Document text:
++++++++++++++++++++

\name{permutation.test.discrete}
\alias{permutation.test.discrete}
\alias{print.permtstBurSt}
\title{ Random Permutation Test}
\description{
Performs a random permutation test on the relationship between 
two discrete variables, or by using a function.
}
\usage{
permutation.test.discrete(x, y = NULL, scores, alternative = "greater", 
	trials = 1000)
permutation.test.fun(x, y = NULL, fun = function(x, y) sum(x * y), 
	alternative = "greater", trials = 1000)
}
\arguments{
  \item{x}{ 
	either a two-column matrix or data frame, or a vector.
	When this has two columns, \code{y} should not be given.
}
  \item{y}{ 
	either a zero-length object, or a vector the same length as \code{x}.
}
  \item{scores}{ 
	a numeric matrix providing the scores for each combination of
	the unique values in \code{x} and \code{y}.
	The dimnames need to consist of these unique values.
}
  \item{fun}{ 
	a function that takes two arguments and returns a single numeric value.
}
  \item{alternative}{ 
	a character string that partially matches either \code{"greater"}
	or \code{"less"}.
}
  \item{trials}{ 
	the number of random permutations to be performed.
}
}
\value{
  an object of class \code{permtstBurSt} which is a list with the
	following components:
  \item{original.score }{
	the score (or function value) produced by the original data.
}
  \item{perm.scores }{
a vector of the scores (or function values) from the random permutations.
}
  \item{stats }{
a numeric vector that has the number of observations in the data, the
number of random permutations done, and the number of permutations that
produced a score at least as extreme as the original.
}
  \item{alternative }{
either \code{"greater"} or \code{"less"}.
}
  \item{random.seed }{
the random seed at the start of the call.
}
  \item{call }{
an image of the call that was used.
}
}
\section{Side effects }{
The object \code{.Random.seed} is either created or updated.

++++++++++++++++++++

Provided information:
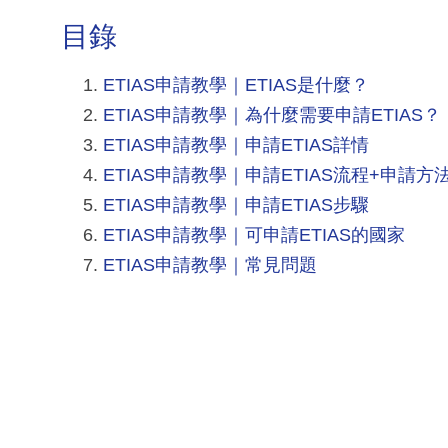
目錄
ETIAS申請教學｜ETIAS是什麼？
ETIAS申請教學｜為什麼需要申請ETIAS？
ETIAS申請教學｜申請ETIAS詳情
ETIAS申請教學｜申請ETIAS流程+申請方
ETIAS申請教學｜申請ETIAS步驟
ETIAS申請教學｜可申請ETIAS的國家
ETIAS申請教學｜常見問題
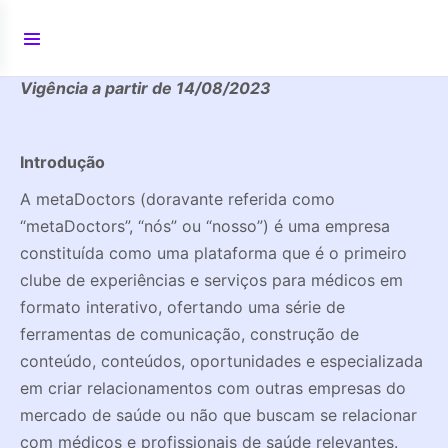
Vigência a partir de 14/08/2023
Introdução
A metaDoctors (doravante referida como
“metaDoctors”, “nós” ou “nosso”) é uma empresa
constituída como uma plataforma que é o primeiro
clube de experiências e serviços para médicos em
formato interativo, ofertando uma série de
ferramentas de comunicação, construção de
conteúdo, conteúdos, oportunidades e especializada
em criar relacionamentos com outras empresas do
mercado de saúde ou não que buscam se relacionar
com médicos e profissionais de saúde relevantes.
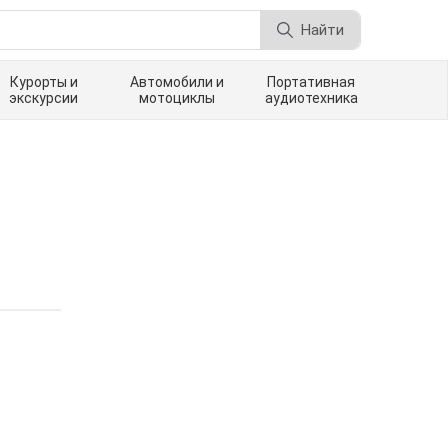
Найти
Курорты и
Автомобили и
Портативная
экскурсии
мотоциклы
аудиотехника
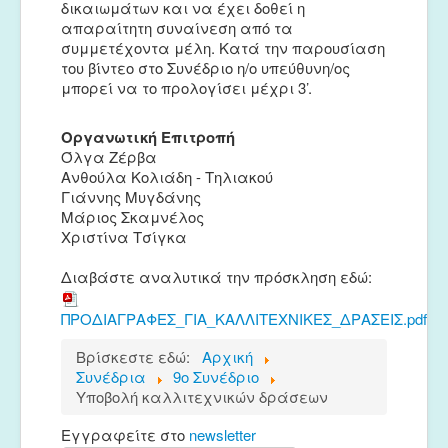
δικαιωμάτων και να έχει δοθεί η
απαραίτητη συναίνεση από τα
συμμετέχοντα μέλη. Κατά την παρουσίαση
του βίντεο στο Συνέδριο η/ο υπεύθυνη/ος
μπορεί να το προλογίσει μέχρι 3’.
Οργανωτική Επιτροπή
Όλγα Ζέρβα
Ανθούλα Κολιάδη - Τηλιακού
Γιάννης Μυγδάνης
Μάριος Σκαμνέλος
Χριστίνα Τσίγκα
Διαβάστε αναλυτικά την πρόσκληση εδώ:
ΠΡΟΔΙΑΓΡΑΦΕΣ_ΓΙΑ_ΚΑΛΛΙΤΕΧΝΙΚΕΣ_ΔΡΑΣΕΙΣ.pdf
Βρίσκεστε εδώ:
Αρχική
Συνέδρια
9ο Συνέδριο
Υποβολή καλλιτεχνικών δράσεων
Εγγραφείτε στο
newsletter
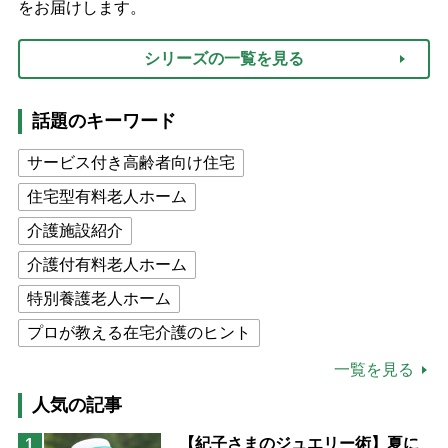
をお届けします。
シリーズの一覧を見る
話題のキーワード
サービス付き高齢者向け住宅
住宅型有料老人ホーム
介護施設紹介
介護付有料老人ホーム
特別養護老人ホーム
プロが教える在宅介護のヒント
公的介護保険制度
介護食
一覧を見る
高木ブー
ケアマネジャー
人気の記事
猫が母になつきません
【紀子さまのジュエリー術】夏に
1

++++++++++++++++++++

Task 1: Reproduce the permutation test documentation word for word from "permutation.test.fun(x, y = NULL, fun" up to and including "not be given.".
Task 2: Resume the help page for permutation.test.discrete, writing on from the last line shown.

Exercise result 1:
permutation.test.fun(x, y = NULL, fun = function(x, y) sum(x * y), 
	alternative = "greater", trials = 1000)
}
\arguments{
  \item{x}{ 
	either a two-column matrix or data frame, or a vector.
	When this has two columns, \code{y} should not be given.

Exercise result 2:
}
\section{Details }{
There are \code{print} and \code{plot} methods for this class of object.
The print method merely describes the object and shows the p-value of the
test (rounded, by default, to 4 digits).

The p-value as given by the \code{print} method is simplified to be the
number of random permutations that are at least as extreme as the original
divided by the total number of random permutations.
To be strictly correct, 1 should be added to both numerator and denominator.
In general the difference is of no consequence.  
However, there are cases where it does matter, for example when independent
p-values are combined.

These functions are related to "Permuting Super Bowl Theory" which can
be found in the working papers section of \url{http://www.burns-stat.com}.
The paper explains permutation tests via a discussion of the Super Bowl
indicator of the stock market.
}
\seealso{ 
\code{\link{plot.permtstBurSt}}.
}
\examples{
winner <- c('N', 'N', 'A', 'N', 'A', 'N')
market <- c('+', '-', '-', '+', '+', '+')
smat <- diag(2)
dimnames(smat) <- list(c('N', 'A'), c('+', '-'))

pt1 <- permutation.test.discrete(winner, market, smat)
print(pt1)
plot(pt1)

data(ToothGrowth)
pt2 <- permutation.test.fun(ToothGrowth[, -2], fun=cor)
print(pt2)
plot(pt2)


smat2 <- matrix(c(-3, -.5, 3, -1, 1, 0, 0, 1, -1, 3, -.5, -3),
	3, 4, dimnames=list(c('Up', 'Neut', 'Down'), 
	c('Q1', 'Q2', 'Q3', 'Q4')))
permutation.test.discrete(my.dataframe[, c("results", "quartile")], 
	score=smat2)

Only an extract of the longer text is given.